>> BEGIN QUOTED PASSAGE

Source code for proxmox_api.parse_apidoc

"""Parser tool for Proxmox VE API documentation.

Can read from a local apidoc.json file or download the schema directly
from the Proxmox documentation site (apidoc.js).
"""

from __future__ import annotations

import json
import re
import sys
from dataclasses import dataclass, field
from pathlib import Path
from typing import Any

import requests

APIDOC_JS_URL = "https://pve.proxmox.com/pve-docs/api-viewer/apidoc.js"



[docs]
@dataclass
class Parameter:
    name: str
    type: str
    description: str
    optional: bool = True
    default: Any = None
    enum: list[str] | None = None
    minimum: int | float | None = None
    maximum: int | float | None = None
    pattern: str | None = None
    format: str | None = None
    is_path_param: bool = False

    @property
    def python_name(self) -> str:
        """Convert parameter name to valid Python identifier."""
        return self.name.replace("-", "_")

    @property
    def python_type(self) -> str:
        """Map JSON-schema type to Python type hint."""
        mapping = {
            "string": "str",
            "integer": "int",
            "number": "float",
            "boolean": "bool",
            "array": "list",
            "object": "dict",
            "null": "None",
        }
        return mapping.get(self.type, "Any")




[docs]
@dataclass
class Endpoint:
    path: str
    method: str
    name: str
    description: str
    parameters: list[Parameter] = field(default_factory=list)
    returns_type: str = "Any"
    protected: bool = False
    proxyto: str | None = None

    @property
    def path_params(self) -> list[Parameter]:
        return [p for p in self.parameters if p.is_path_param]

    @property
    def query_or_body_params(self) -> list[Parameter]:
        return [p for p in self.parameters if not p.is_path_param]

    @property
    def required_params(self) -> list[Parameter]:
        return [p for p in self.parameters if not p.optional]

    @property
    def optional_params(self) -> list[Parameter]:
        return [p for p in self.parameters if p.optional]



def _extract_path_param_names(path: str) -> set[str]:
    """Extract parameter names from URL path template like /nodes/{node}."""

>> END QUOTED PASSAGE

### WHAT IS ASKED
1. In the Proxmox API parser source, which Python type hint does python_type map the JSON-schema type "number" to?
2. Copy the stretch of the Proxmox API parser source from "Source code for" through "documentation site (apidoc.js).".

>> BEGIN INFORMATION SUPPLIED

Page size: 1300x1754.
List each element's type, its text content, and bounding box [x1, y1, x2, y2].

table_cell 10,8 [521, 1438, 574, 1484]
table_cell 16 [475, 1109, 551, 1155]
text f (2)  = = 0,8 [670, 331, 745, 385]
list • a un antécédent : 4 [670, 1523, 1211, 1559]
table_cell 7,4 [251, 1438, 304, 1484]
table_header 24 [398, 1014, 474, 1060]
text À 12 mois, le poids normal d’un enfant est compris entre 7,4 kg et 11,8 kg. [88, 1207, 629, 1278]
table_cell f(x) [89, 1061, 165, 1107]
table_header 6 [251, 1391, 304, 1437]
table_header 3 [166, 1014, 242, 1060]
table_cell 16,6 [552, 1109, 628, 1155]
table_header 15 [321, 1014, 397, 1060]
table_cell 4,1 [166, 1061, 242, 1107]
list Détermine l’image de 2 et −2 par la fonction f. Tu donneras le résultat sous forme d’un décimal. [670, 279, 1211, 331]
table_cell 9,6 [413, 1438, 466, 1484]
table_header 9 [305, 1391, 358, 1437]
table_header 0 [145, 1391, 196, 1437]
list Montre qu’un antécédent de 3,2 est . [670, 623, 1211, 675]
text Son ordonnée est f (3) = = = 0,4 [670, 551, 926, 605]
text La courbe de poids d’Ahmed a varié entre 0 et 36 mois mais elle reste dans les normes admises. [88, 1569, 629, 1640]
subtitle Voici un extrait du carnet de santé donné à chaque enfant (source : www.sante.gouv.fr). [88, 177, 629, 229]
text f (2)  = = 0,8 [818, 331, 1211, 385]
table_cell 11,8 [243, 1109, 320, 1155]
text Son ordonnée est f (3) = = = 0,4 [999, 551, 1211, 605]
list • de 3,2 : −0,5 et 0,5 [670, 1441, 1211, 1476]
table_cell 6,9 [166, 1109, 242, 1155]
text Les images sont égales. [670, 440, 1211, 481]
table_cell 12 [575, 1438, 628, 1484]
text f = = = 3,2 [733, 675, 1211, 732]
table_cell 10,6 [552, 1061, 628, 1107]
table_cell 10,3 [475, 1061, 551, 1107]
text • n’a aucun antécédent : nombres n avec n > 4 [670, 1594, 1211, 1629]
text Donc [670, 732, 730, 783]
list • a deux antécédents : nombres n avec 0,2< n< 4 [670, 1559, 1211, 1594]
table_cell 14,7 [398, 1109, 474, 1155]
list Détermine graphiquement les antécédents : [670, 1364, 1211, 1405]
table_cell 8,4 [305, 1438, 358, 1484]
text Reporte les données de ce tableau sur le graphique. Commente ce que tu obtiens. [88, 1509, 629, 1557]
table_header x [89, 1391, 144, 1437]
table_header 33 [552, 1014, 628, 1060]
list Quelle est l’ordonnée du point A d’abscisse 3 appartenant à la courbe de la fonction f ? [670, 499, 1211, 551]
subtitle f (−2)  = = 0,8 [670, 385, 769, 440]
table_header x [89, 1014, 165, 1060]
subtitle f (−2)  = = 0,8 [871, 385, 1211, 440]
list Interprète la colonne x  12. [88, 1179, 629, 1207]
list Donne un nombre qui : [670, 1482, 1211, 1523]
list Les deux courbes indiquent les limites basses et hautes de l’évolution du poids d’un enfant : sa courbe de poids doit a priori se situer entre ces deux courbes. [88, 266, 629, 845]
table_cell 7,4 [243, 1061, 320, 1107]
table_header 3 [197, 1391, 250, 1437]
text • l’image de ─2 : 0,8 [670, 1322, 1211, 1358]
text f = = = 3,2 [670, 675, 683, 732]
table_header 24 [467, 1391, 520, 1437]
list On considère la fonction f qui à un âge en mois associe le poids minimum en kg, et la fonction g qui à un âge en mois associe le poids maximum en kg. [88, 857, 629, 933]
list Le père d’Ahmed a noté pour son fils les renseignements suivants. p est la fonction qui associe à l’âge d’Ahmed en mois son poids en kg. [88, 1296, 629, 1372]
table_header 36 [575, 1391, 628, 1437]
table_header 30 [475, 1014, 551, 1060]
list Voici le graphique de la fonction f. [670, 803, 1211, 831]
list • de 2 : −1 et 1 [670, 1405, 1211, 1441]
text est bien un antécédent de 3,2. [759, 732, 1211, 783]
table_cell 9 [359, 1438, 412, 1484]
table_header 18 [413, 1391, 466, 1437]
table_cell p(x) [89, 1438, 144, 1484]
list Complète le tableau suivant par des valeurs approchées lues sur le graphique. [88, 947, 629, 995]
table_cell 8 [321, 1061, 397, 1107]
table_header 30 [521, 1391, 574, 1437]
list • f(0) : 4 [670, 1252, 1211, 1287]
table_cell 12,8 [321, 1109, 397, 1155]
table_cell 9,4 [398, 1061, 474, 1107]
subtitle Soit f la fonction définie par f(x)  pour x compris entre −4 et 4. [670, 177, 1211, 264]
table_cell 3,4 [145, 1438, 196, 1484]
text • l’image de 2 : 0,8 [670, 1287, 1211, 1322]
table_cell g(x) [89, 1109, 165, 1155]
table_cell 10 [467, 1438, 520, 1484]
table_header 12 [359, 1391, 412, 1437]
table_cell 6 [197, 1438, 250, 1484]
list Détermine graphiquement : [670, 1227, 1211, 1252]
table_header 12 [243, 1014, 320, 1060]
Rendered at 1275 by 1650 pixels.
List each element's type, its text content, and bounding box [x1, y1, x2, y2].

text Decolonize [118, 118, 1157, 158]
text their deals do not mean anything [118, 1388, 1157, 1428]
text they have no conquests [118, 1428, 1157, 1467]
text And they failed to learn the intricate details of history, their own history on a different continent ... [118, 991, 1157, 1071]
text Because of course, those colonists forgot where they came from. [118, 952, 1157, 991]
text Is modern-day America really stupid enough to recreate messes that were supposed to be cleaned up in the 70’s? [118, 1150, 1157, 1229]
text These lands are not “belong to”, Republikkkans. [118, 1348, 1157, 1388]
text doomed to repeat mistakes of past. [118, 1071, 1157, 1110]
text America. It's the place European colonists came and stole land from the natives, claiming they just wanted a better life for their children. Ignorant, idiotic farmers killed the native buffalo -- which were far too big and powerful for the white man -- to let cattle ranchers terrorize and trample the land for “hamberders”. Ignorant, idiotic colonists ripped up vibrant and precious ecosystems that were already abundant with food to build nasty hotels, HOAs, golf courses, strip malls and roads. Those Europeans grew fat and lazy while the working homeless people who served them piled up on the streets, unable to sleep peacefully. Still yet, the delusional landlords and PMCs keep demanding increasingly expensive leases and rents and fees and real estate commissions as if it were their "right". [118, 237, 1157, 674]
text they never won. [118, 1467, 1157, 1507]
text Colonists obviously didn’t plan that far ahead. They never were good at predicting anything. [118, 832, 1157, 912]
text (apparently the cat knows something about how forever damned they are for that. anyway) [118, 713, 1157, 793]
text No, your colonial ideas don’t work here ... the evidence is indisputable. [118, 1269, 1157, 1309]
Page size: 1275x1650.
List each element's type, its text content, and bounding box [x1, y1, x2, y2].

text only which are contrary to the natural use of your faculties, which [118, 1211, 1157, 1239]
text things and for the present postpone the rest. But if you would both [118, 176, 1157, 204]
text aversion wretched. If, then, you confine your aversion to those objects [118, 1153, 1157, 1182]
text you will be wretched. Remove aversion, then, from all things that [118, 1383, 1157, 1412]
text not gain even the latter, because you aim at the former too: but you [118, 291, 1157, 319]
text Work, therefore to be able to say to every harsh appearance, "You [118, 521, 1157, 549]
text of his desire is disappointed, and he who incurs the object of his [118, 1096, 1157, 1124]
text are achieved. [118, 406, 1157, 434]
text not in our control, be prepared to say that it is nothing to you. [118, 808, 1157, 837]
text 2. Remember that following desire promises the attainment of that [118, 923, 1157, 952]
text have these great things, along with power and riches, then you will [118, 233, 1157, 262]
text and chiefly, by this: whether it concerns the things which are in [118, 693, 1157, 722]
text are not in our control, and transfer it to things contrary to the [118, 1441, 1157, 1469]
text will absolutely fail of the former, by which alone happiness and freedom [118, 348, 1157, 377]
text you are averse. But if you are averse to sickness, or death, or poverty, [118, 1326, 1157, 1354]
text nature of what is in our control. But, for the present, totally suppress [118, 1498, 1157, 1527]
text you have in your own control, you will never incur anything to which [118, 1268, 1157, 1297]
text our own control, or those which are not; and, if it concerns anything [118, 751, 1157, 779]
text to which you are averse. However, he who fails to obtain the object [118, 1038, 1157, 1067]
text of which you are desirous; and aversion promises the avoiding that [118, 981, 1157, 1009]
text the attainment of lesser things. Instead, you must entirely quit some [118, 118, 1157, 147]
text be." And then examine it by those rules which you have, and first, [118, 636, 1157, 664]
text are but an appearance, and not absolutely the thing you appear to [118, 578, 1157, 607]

>> END INFORMATION SUPPLIED

### ANSWERS FOR THE TASKS
1. float

2.
Source code for proxmox_api.parse_apidoc

"""Parser tool for Proxmox VE API documentation.

Can read from a local apidoc.json file or download the schema directly
from the Proxmox documentation site (apidoc.js).